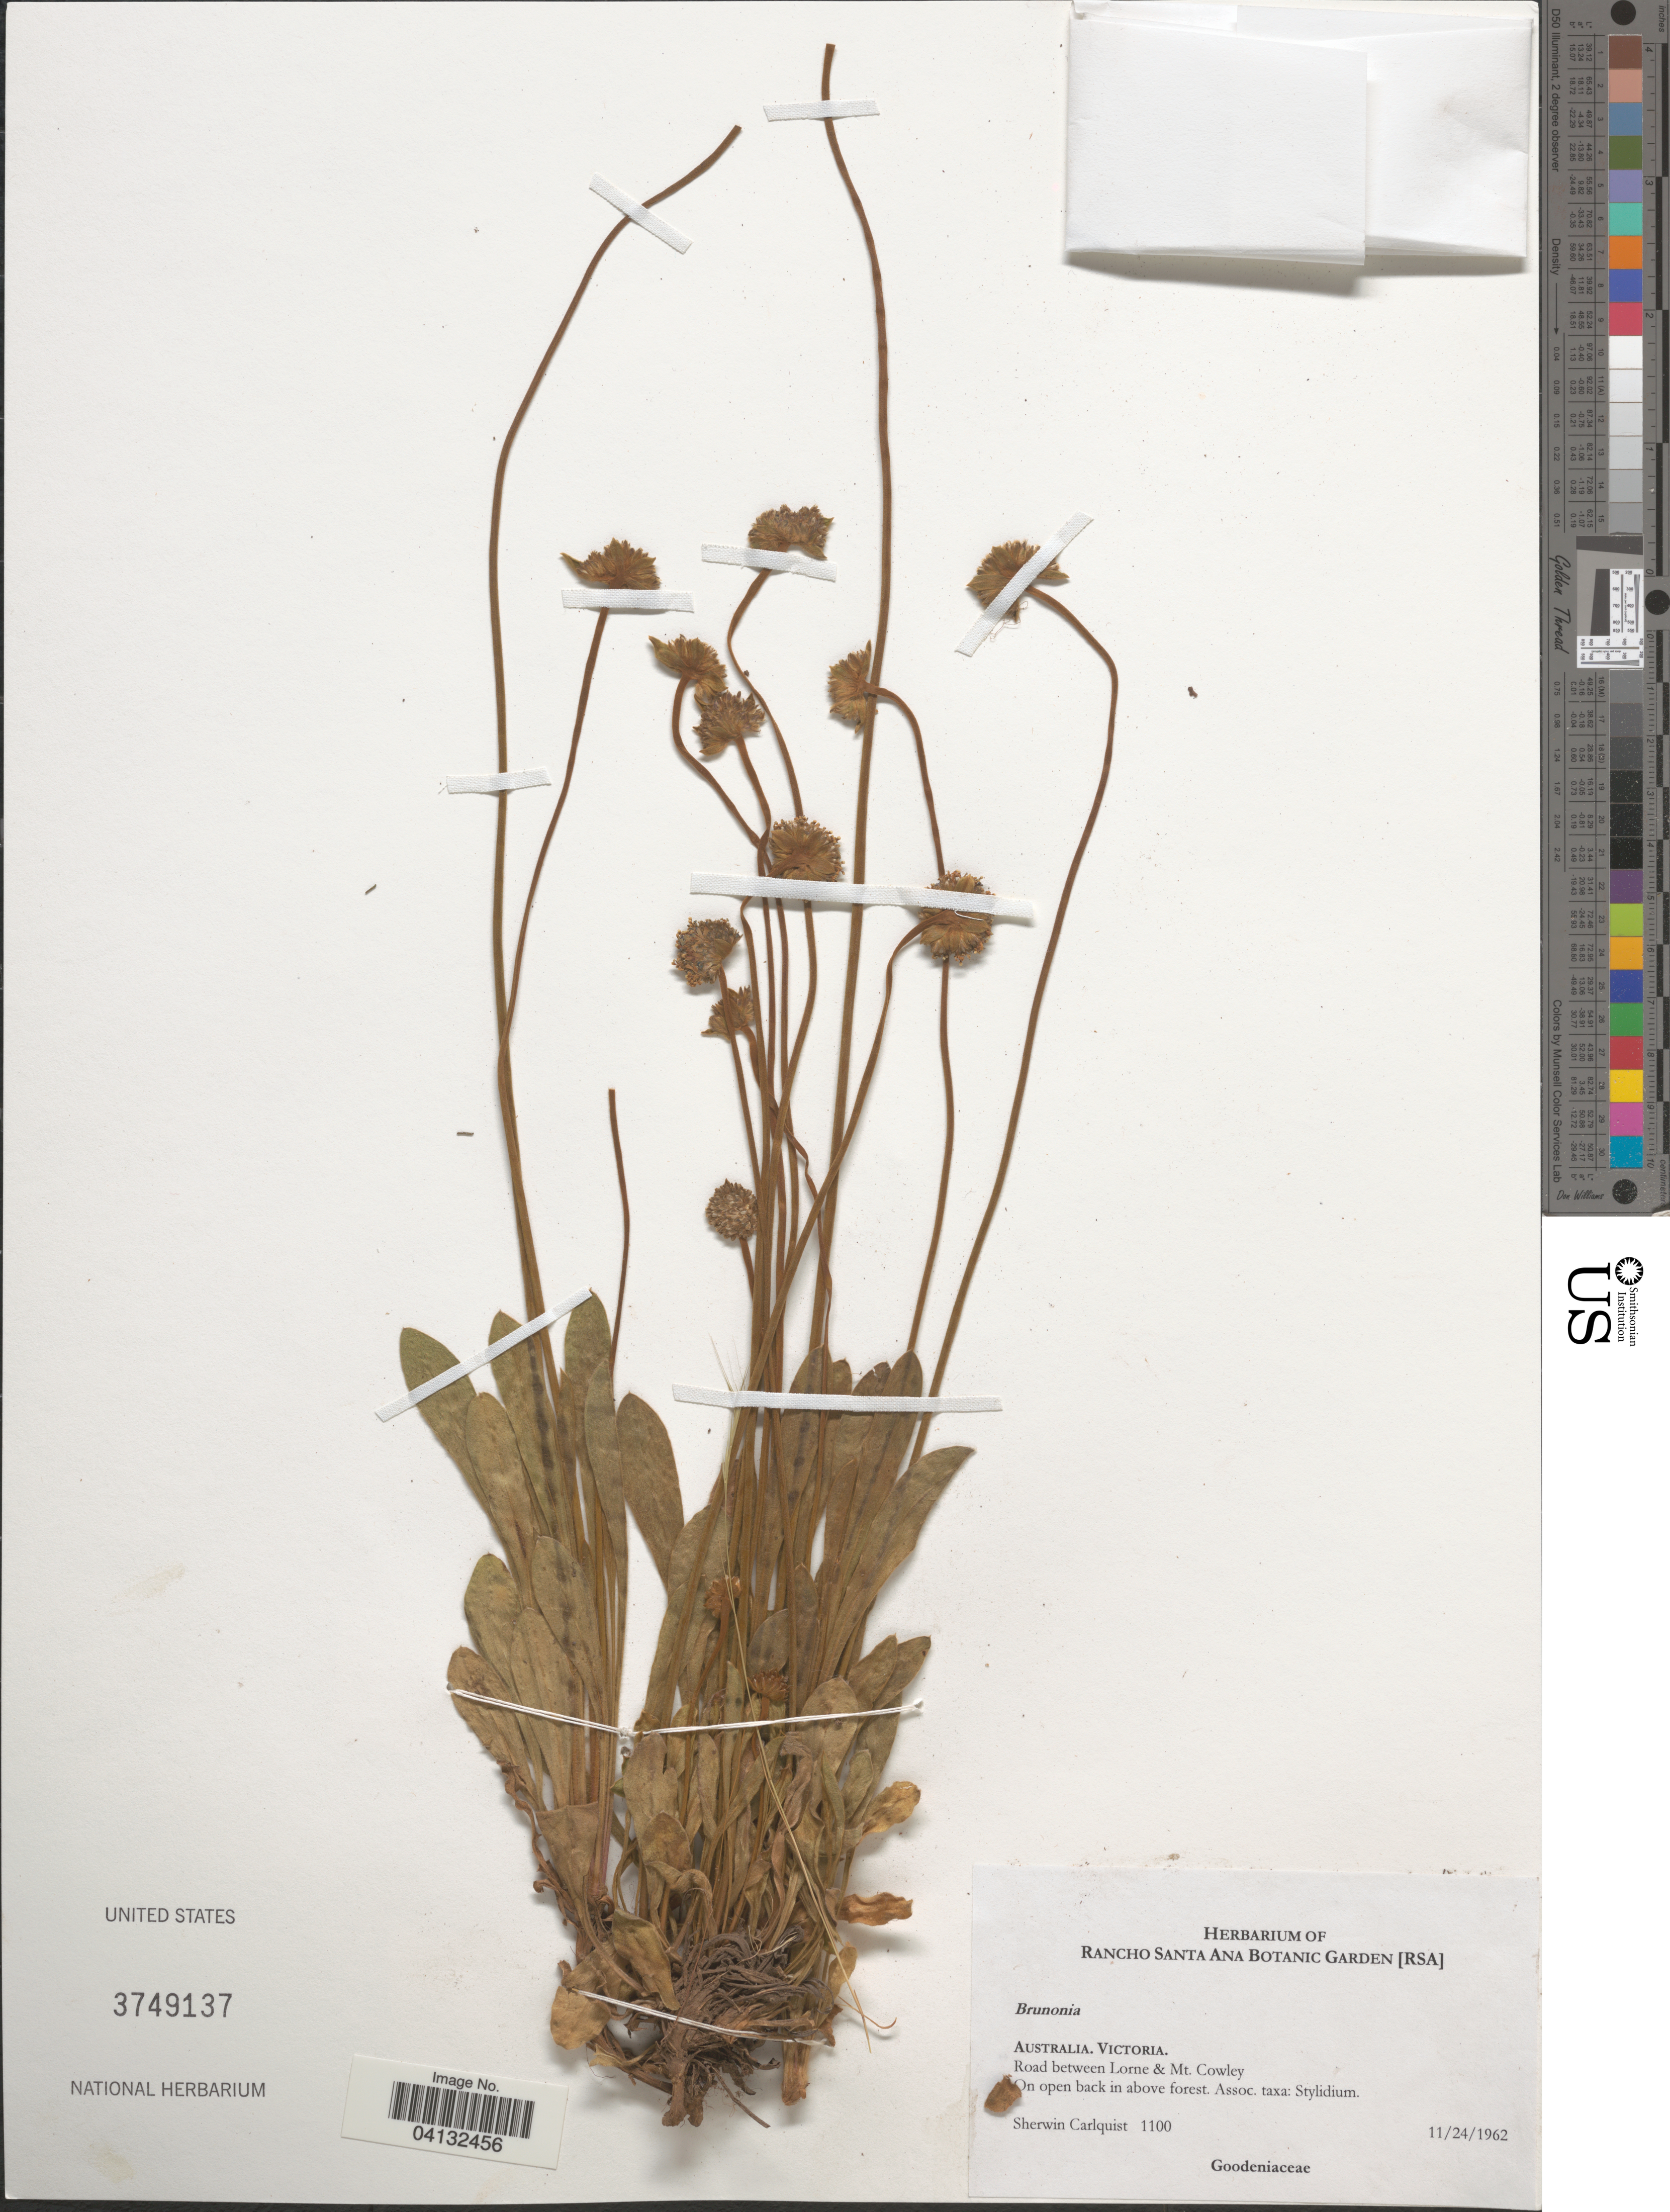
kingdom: Plantae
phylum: Tracheophyta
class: Magnoliopsida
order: Asterales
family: Goodeniaceae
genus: Brunonia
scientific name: Brunonia sp.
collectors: S. Carlquist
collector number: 1100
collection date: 1962-11-24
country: Australia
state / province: Victoria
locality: Victoria. Road between Lorne & Mt. Cowley.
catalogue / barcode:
_ _ _ _ _
Set task => Copy out each line of the items above without any change, leaving out the pictures.

Solution to the exercise =>
kingdom: Plantae
phylum: Tracheophyta
class: Magnoliopsida
order: Asterales
family: Goodeniaceae
genus: Brunonia
scientific name: Brunonia sp.
collectors: S. Carlquist
collector number: 1100
collection date: 1962-11-24
country: Australia
state / province: Victoria
locality: Victoria. Road between Lorne & Mt. Cowley.
catalogue / barcode:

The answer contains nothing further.